7. The Judge accepted that the appellant has established a private life in the UK and that he has a family life with his brother. Mr Plowright said that the appellant's brother, who is a year younger then him, has an application outstanding and does not have settled status in the UK. He made no submission that the Judge erred in relation to how he assessed this relationship. In any event there was little evidence before the Judge as to the nature and extent of the relationship between the appellant and his brother such as to enable him to make any further findings.

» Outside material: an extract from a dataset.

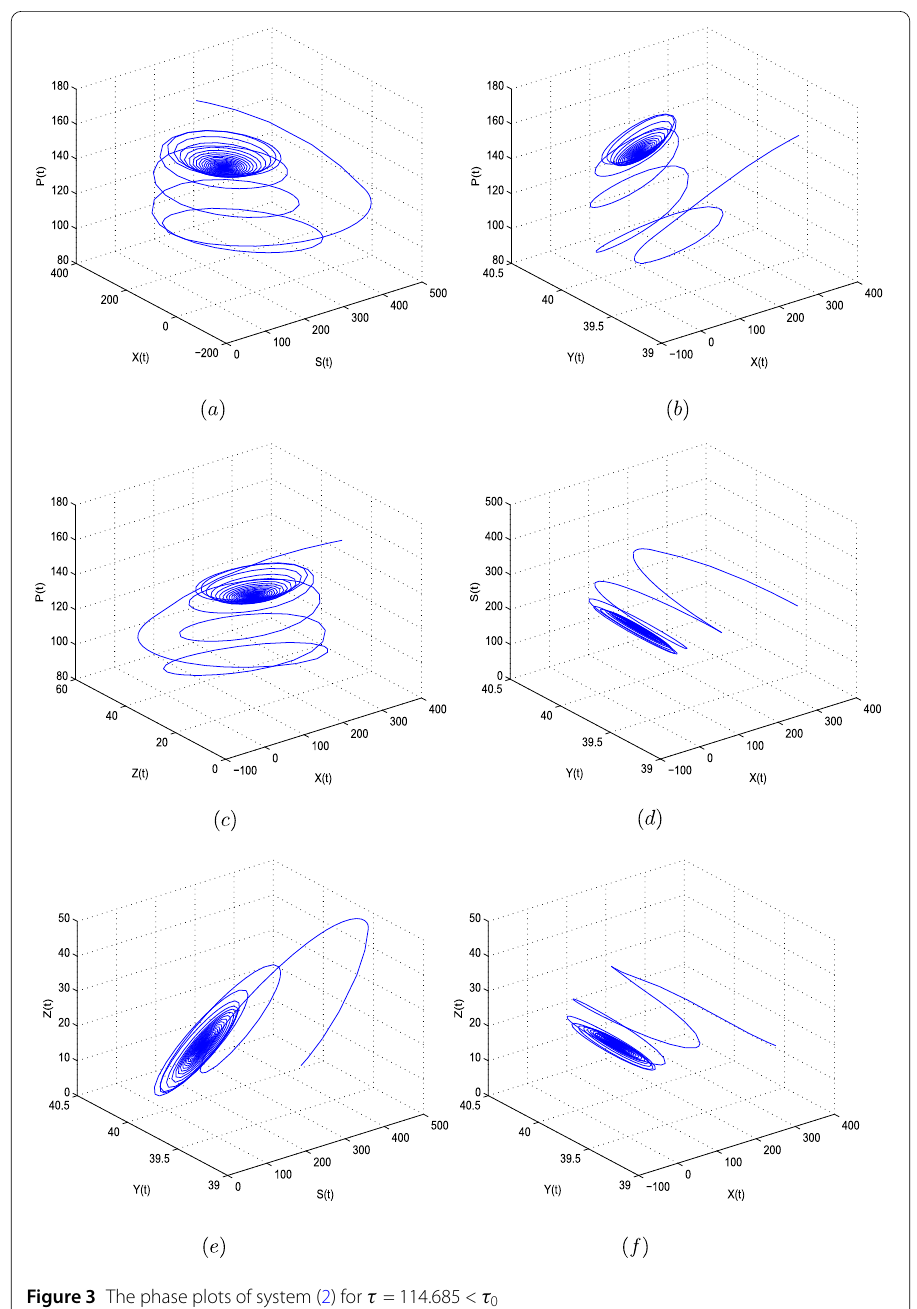
Figure 3 The phase plots of system (2) for τ = 114.685 < τ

8. Mr Plowright submitted that in considering proportionality the Judge failed to consider the appellant's background in Angola and to assess whether there is any support for the appellant in Angola in the context of the appellant's history and his age. The Judge set out the evidence in relation to the appellant's background at paragraphs 4-11 of the determination. There was little evidence before the Judge of any attempts by the appellant to trace his parents in Angola. The appellant accepted in oral evidence that he had made no enquiries about the possibility of employment and accommodation in Angola [9]. It is clear that the Judge had all of this evidence in mind when reaching the conclusions at paragraphs 16-17. At paragraph 17 the Judge referred to the fact that the appellant speaks Portuguese and returns to Angola with the benefit of the education he has gained in the UK.
9. Looking at the decision as a whole I am satisfied that the First-tier Tribunal Judge made a decision which was open to him on the evidence and that the made no material error of law in the determination of this appeal.
Conclusion:
The making of the decision of the First-tier Tribunal did not involve the making of a material error on point of law.